Razón número 13: El nacimiento del gordito
¿Quién hubiera pensado en convertirme en tío a los dieciséis años cuando mis preocupaciones solamente deberían haber sido las tareas del colegio y los niveles que no podía pasar en los videojuegos? La respuesta les resultará impresionante: Mi hermana.
De acuerdo, admito (y les recuerdo) que ella es siete años mayor que yo, pero igualmente no entendí por qué quiso ser madre a los veintitrés. A esa edad, yo me proyectaba manejando una empresa que pronto volaría sola y me permitiría retirarme y dedicarme a mis actividades ociosas para los cuarenta y cinco. Ella se proyectó siendo madre, aparentemente, pero como se la veía exultante, me reservé mis comentarios. A todo esto, ¿cuál fue mi recompensa? Un kilo de helado. Sí, le aposté a mi cuñado que su primer hijo sería varón y gané. Dicen que los bebés siempre vienen con un pan bajo el brazo, bueno, el gordito vino con un kilo de helado. Gordito porque nació grandote, tanto que lo tuvieron que meter a presión en la cunita. Al día de hoy todavía bromeo con él sobre eso.

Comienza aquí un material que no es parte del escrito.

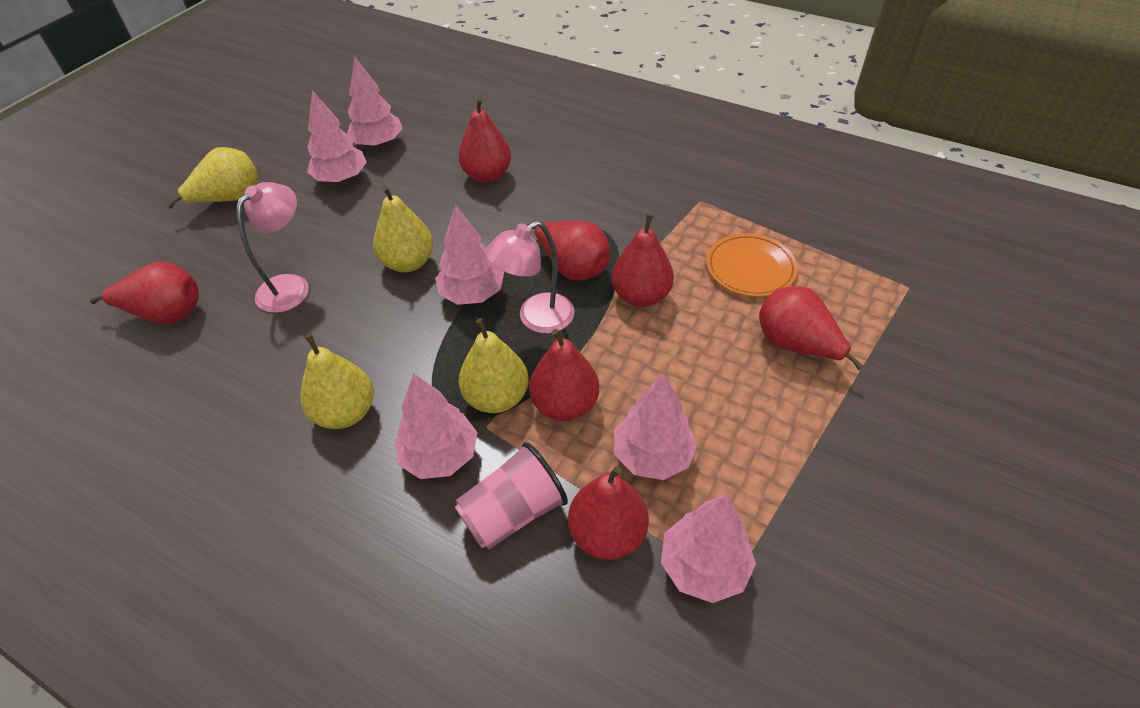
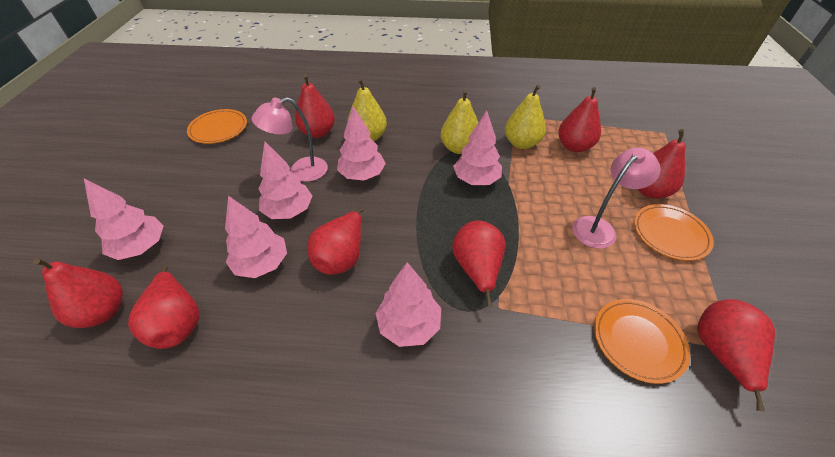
orange plate: 1 -> 3
pink cup: 1 -> 0
red pear: 7 -> 8
yellow pear: 4 -> 3

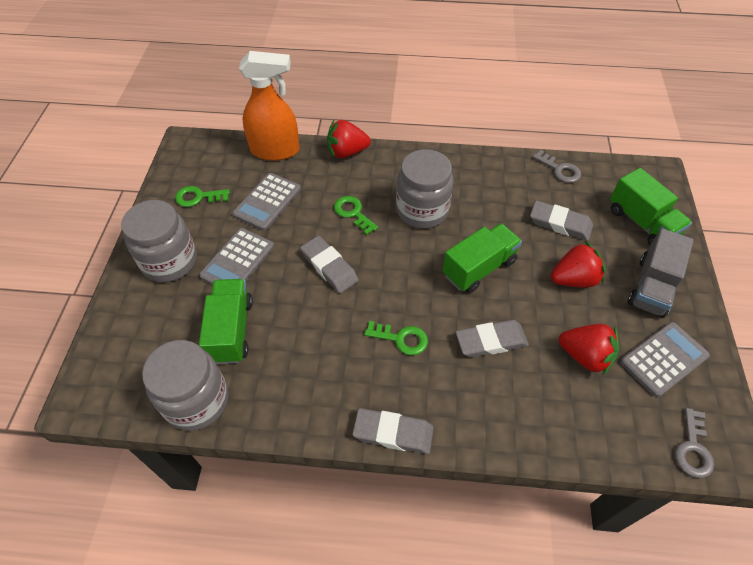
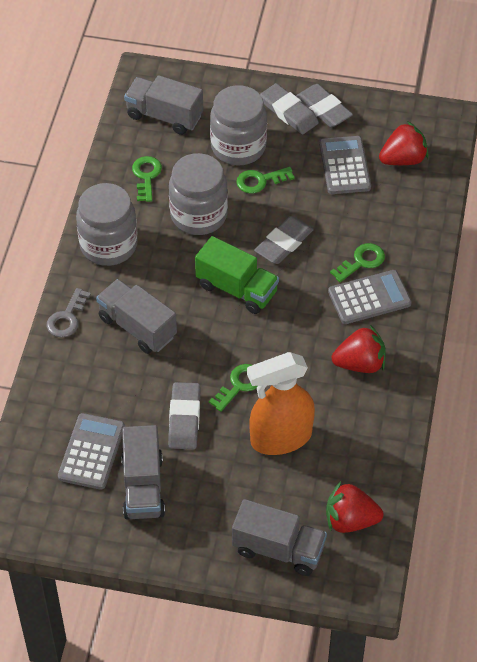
green key: 3 -> 4
green truck: 3 -> 1
grey key: 2 -> 1
grey truck: 1 -> 4

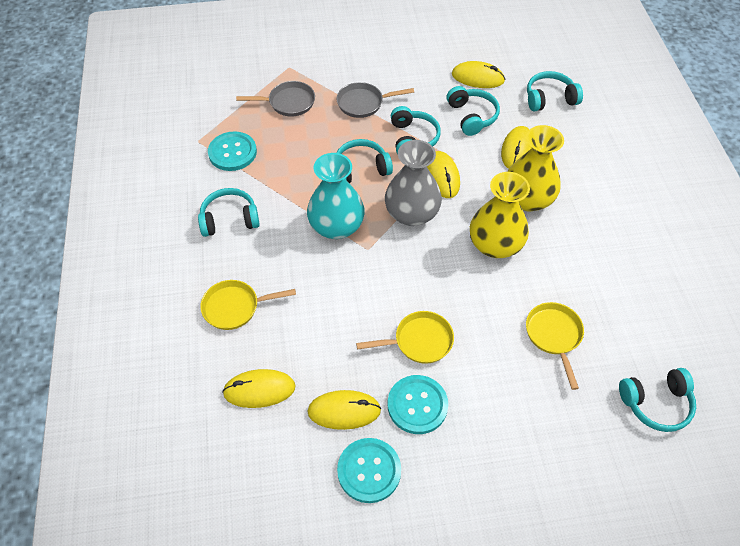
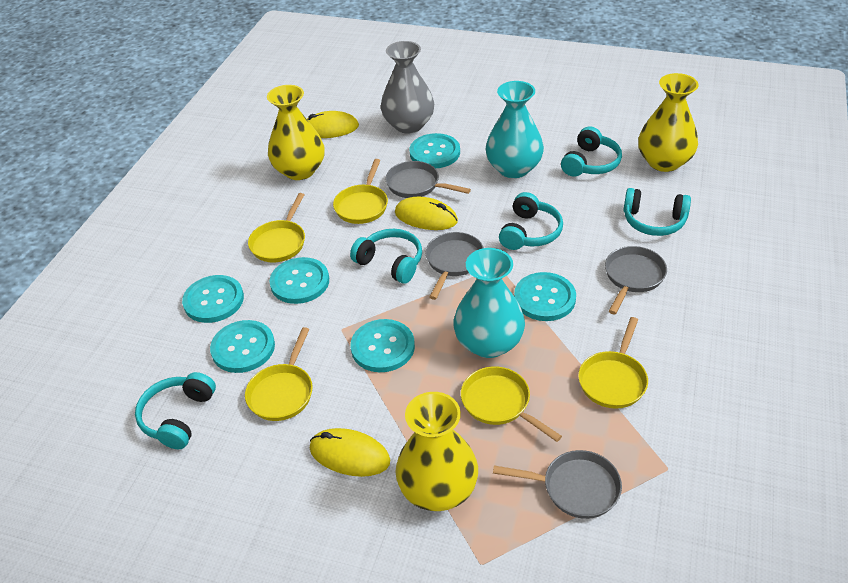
grey pan: 2 -> 4
turquoise button: 3 -> 6
turquoise headphones: 6 -> 5
turquoise vase: 1 -> 2
yellow mouse: 5 -> 3
yellow pan: 3 -> 5
yellow vase: 2 -> 3

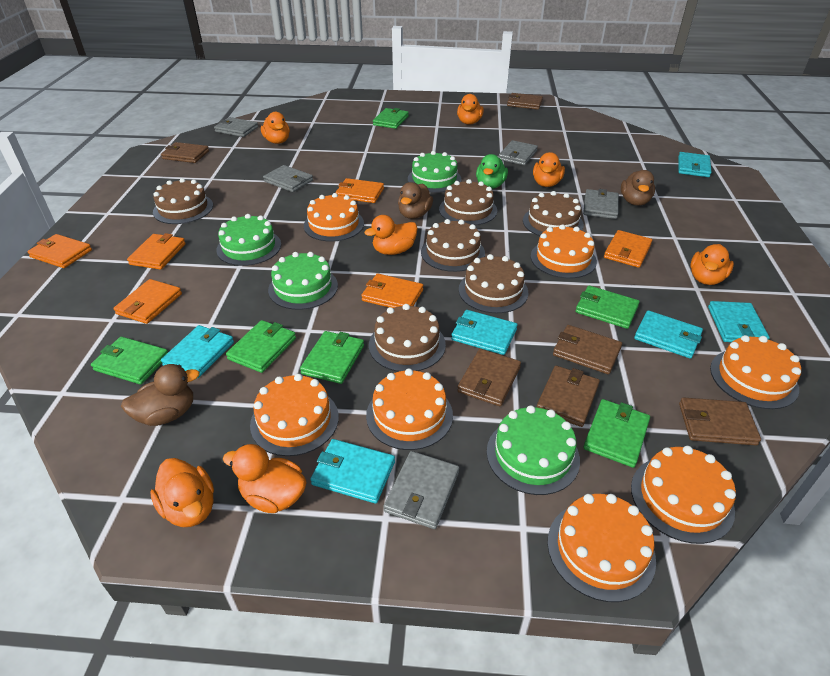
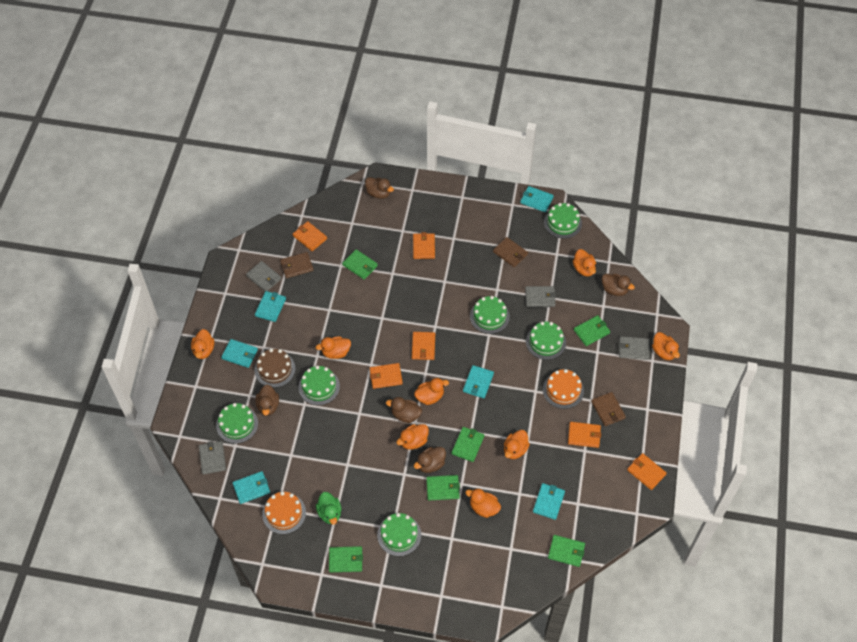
brown cake: 6 -> 1
brown duck: 3 -> 5
brown wallet: 6 -> 3
green cake: 4 -> 6
grey wallet: 5 -> 4
orange cake: 7 -> 2
orange duck: 7 -> 8

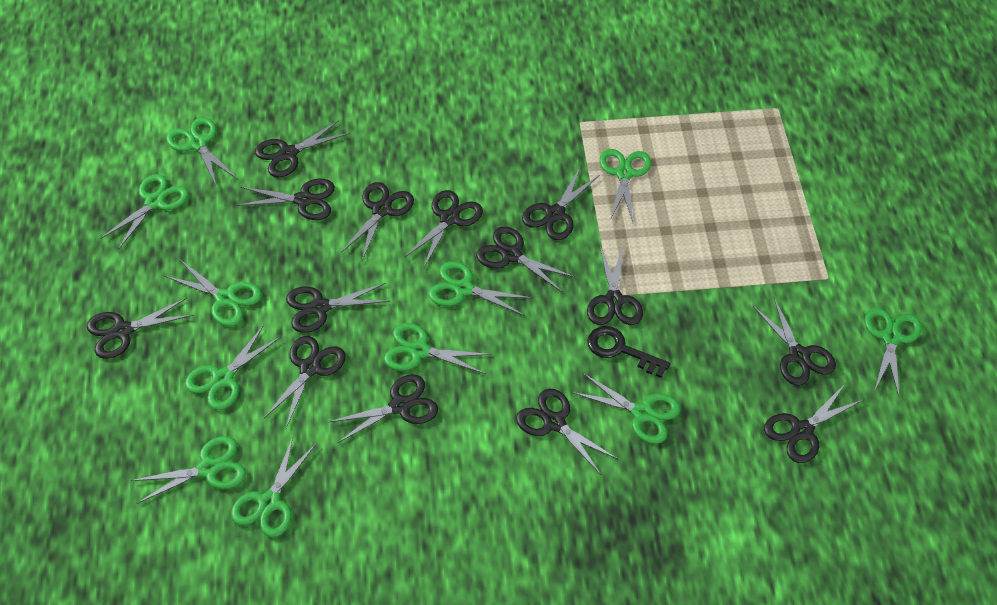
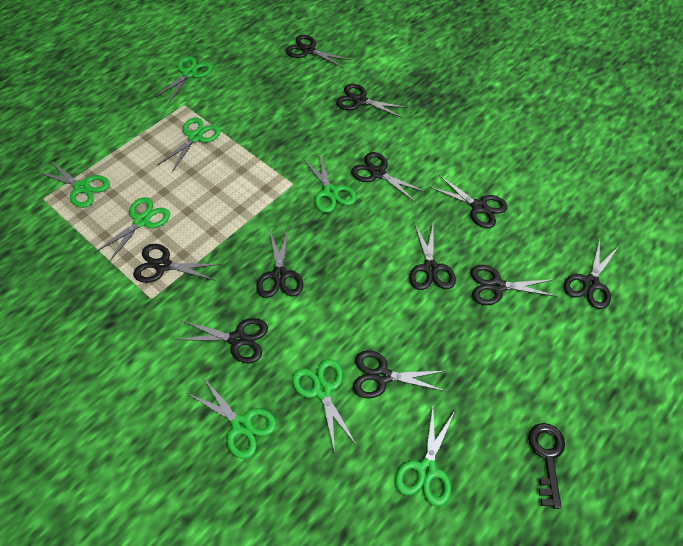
black scissors: 14 -> 11
green scissors: 11 -> 8

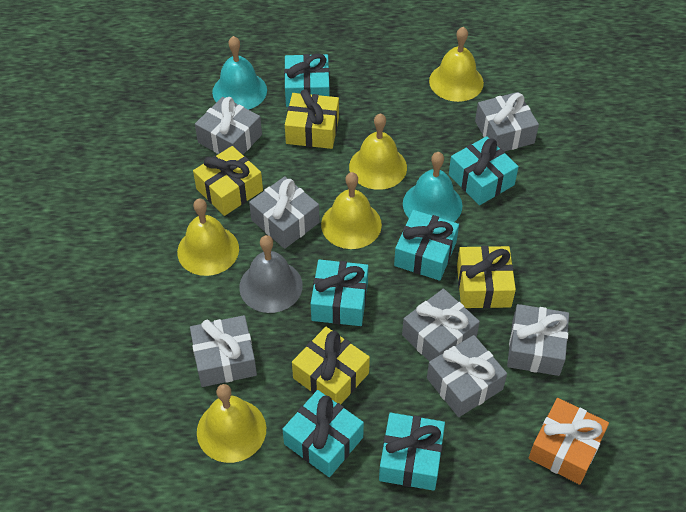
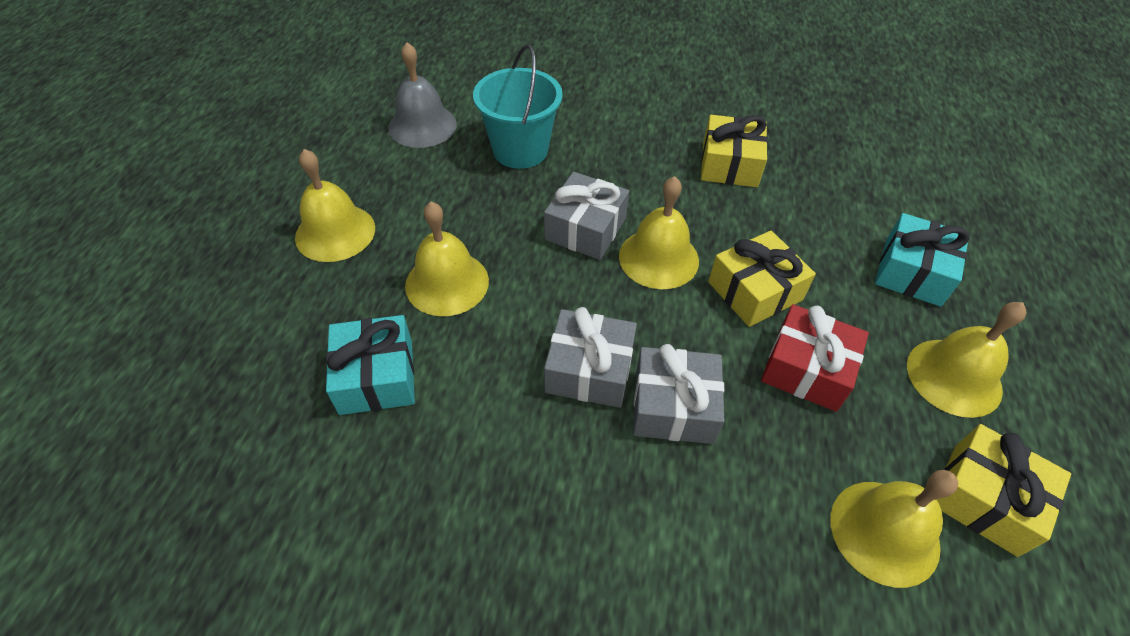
grey gift: 7 -> 3
orange gift: 1 -> 0
red gift: 0 -> 1
turquoise bell: 2 -> 0
turquoise bucket: 0 -> 1
turquoise gift: 6 -> 2
yellow gift: 4 -> 3

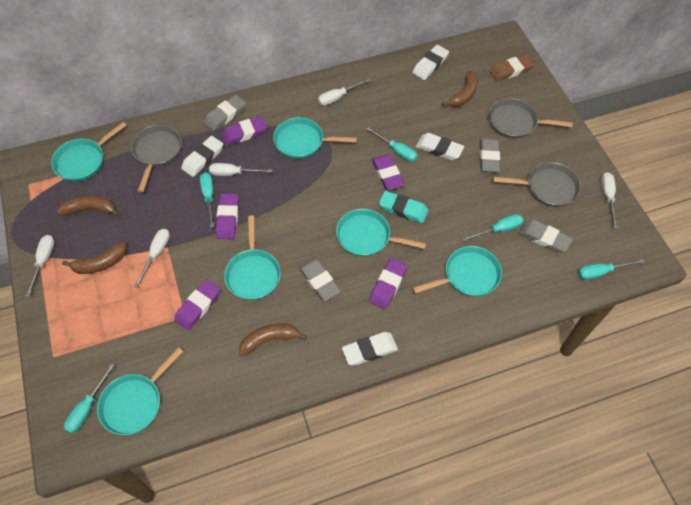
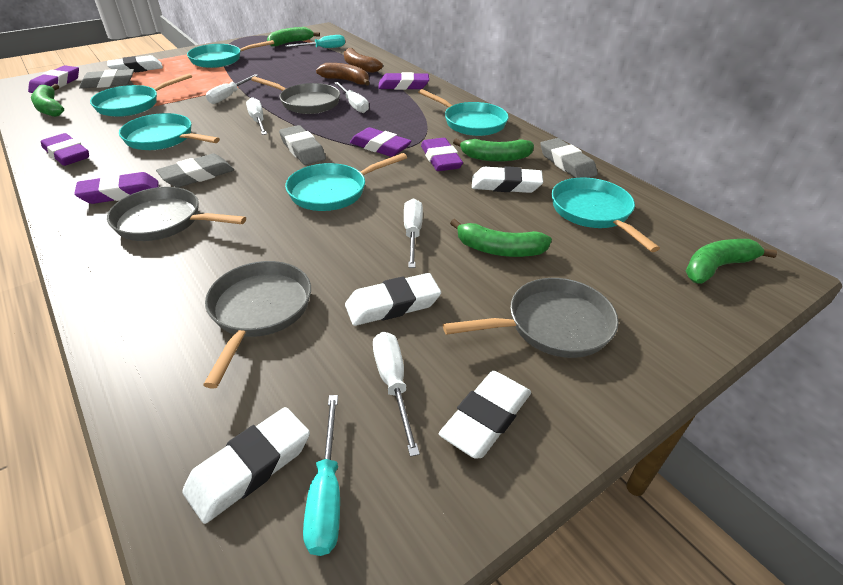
brown banana: 4 -> 2
brown eraser: 1 -> 0
green banana: 0 -> 5
grey pan: 3 -> 4
purple eraser: 5 -> 6
turquoise eraser: 1 -> 0
turquoise screwdriver: 5 -> 2
white eraser: 4 -> 5

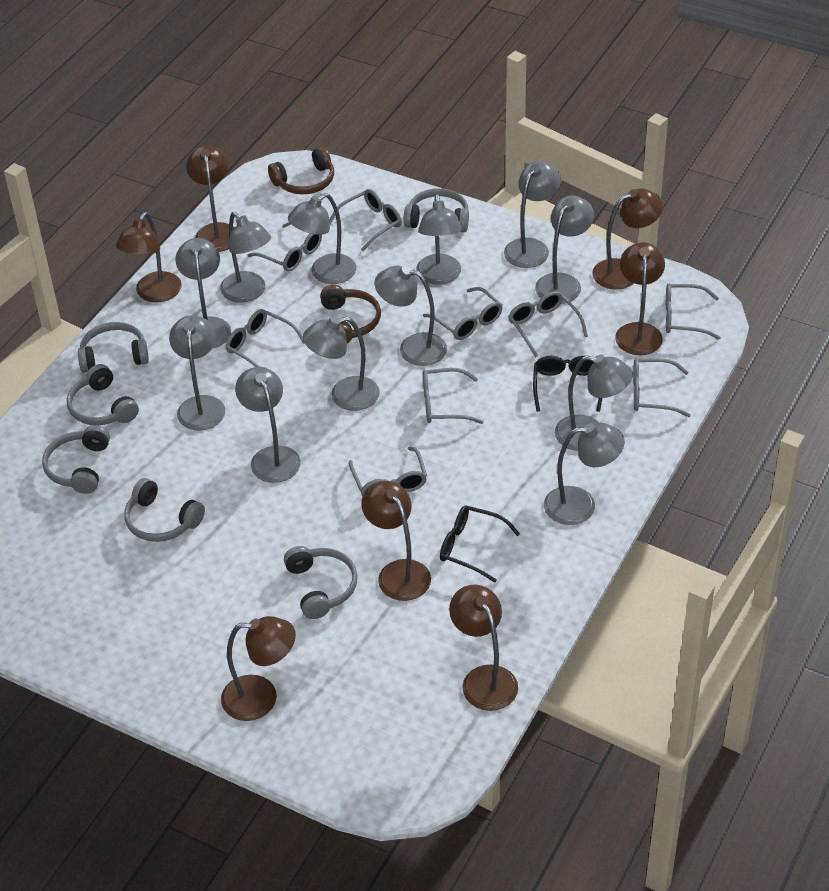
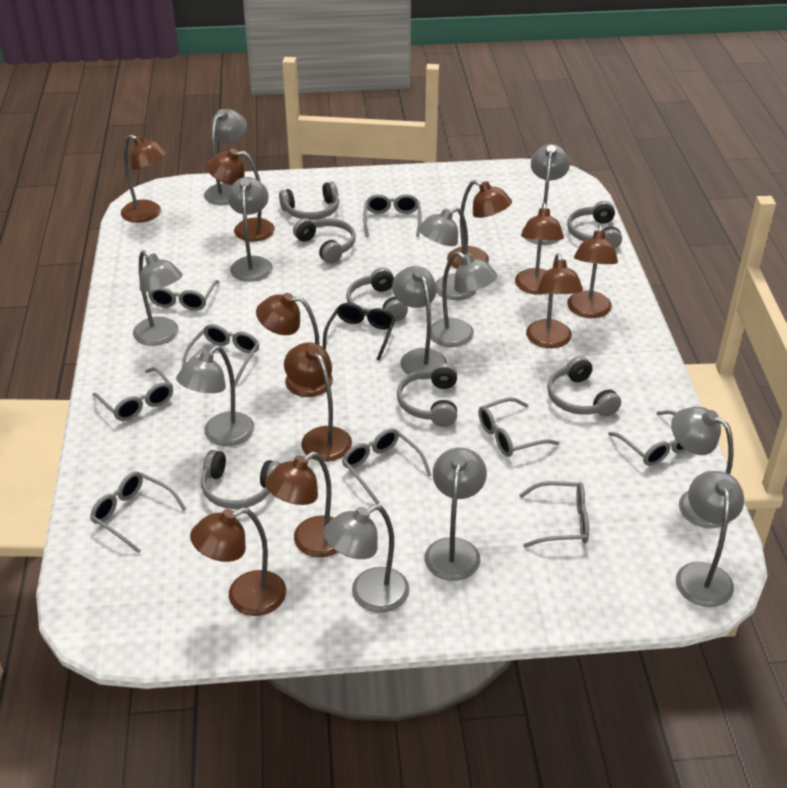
black glasses: 2 -> 1
brown headphones: 2 -> 0
brown lamp: 7 -> 10
grey headphones: 6 -> 7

No me voy a quejar de mi sobrino (mi hermana aún me daría un buen manotazo en la cabeza), pero sí que era todo un travieso cuya fascinación eran las escaleras, no importa qué le pusiéramos para protegerlo, él siempre conseguía sortear los obstáculos y darse en la cara escalones abajo. Le había salido bien resistente la criatura a mi hermana, resistente y de buen gusto, ya que tenía devoción con su único tío. El que se encargaba de cuidarlo cuando la madre iba a sus clases para convertirse en maestra (ese deseo quizá fue de sus mayores desatinos, en mi opinión).